The Army had been focusing its efforts on a vertical take-off/landing aircraft, dubbed Joint Heavy Left (JHL), while the Air Force was wedded to the idea of a fixed-wing, short-takeoff/landing approach.

The services are putting the finishing touches on an initial capabilities document (ICD) that combines their requirements for the plane. Tenney said “all outstanding issues” between the services have been resolved, and officials are ready to sign on to a common solution.

One of the major drivers in leading the Air Force to accept the Army’s vision for a vertical take-off aircraft, according to Tenney, is the need for sea-basing, which “drives you to a vertical solution.” Tenney was speaking at the Institute for Land Warfare’s annual aviation conference on Jan. 9.

“I haven’t run into too many people that think we’re going to land a 250,000-pound fixed-wing aircraft on any of the ships that we’ve got,” he said.

“There have been barriers, principally from the Air Force, in agreeing to that as a requirement,” he added. “I think we’re past that now.”

Tenney said the sea-basing requirement will be included in the ICD, which he said is expected to be released one more time to the Army next week for “review and comment” before it goes to the Joint Requirements Oversight Council.

“The problem we’ve had getting the ICD to the JROC has largely been a cultural issue and has to do with the nature of how we see the use of the airplane,” Tenney explained. “The land components–the Army, the Marines and the [Special Operations] community–see this as part of the maneuver forces. And so that’s different than how the traditional airlift community has seen their role.”

He explained that the Air Force has in the past envisioned its airlift effort as one of a “point to point delivery system, where those points are very well defined, very well controlled locations.”

Tenney attributes the shift in the air service’s attitude to the leadership of its new chief of staff, Gen. Norton Schwartz.

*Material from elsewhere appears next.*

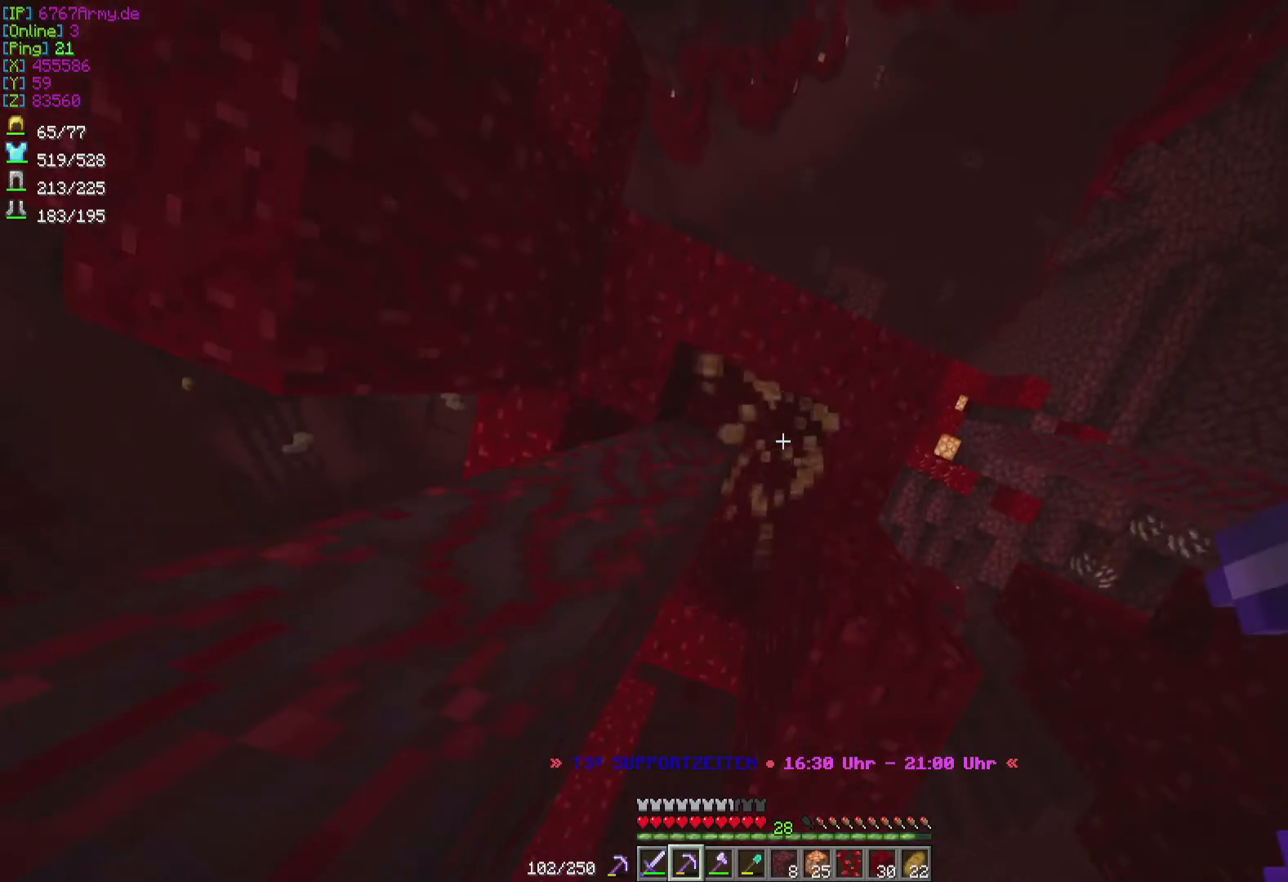
{"keys": [], "mouse": [], "events": [[34, "mouse_left", "up"]]}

In his previous position as head of Air Force Transportation Command, Schwartz “talked about delivering that ‘last tactical mile’ for the ground forces,” Tenney explained.

“So he’s brought that leadership and perspective to the Air Force–delivery to the point of need and maneuver to austere, unimproved locations,” he said. “And it’s beginning to resonate from the top down.”

Approximately $40 million in FY ’08 and ’09 was budgeted for technology investigation and requirements definition for JFTL. The top five efforts include 11 contracts, some of which fund JHL concept refinement studies by Bell Helicopter Textron [TXT] Boeing [BA], a Karem Aircraft-Lockheed Martin [LMT] team and United Technologies [UTX] Sikorsky Aircraft.

Tenney said the inter-service differences on the project have now been resolved, and the Air Force is committed to the effort.

“They want to support the land component. This is just a different method of transport than they’ve done before,” he said. “I think the official position is…the Air Force is open to the solution set, and we’re going to go through a legitimate analysis and let the chips fall where the analysis says they should.”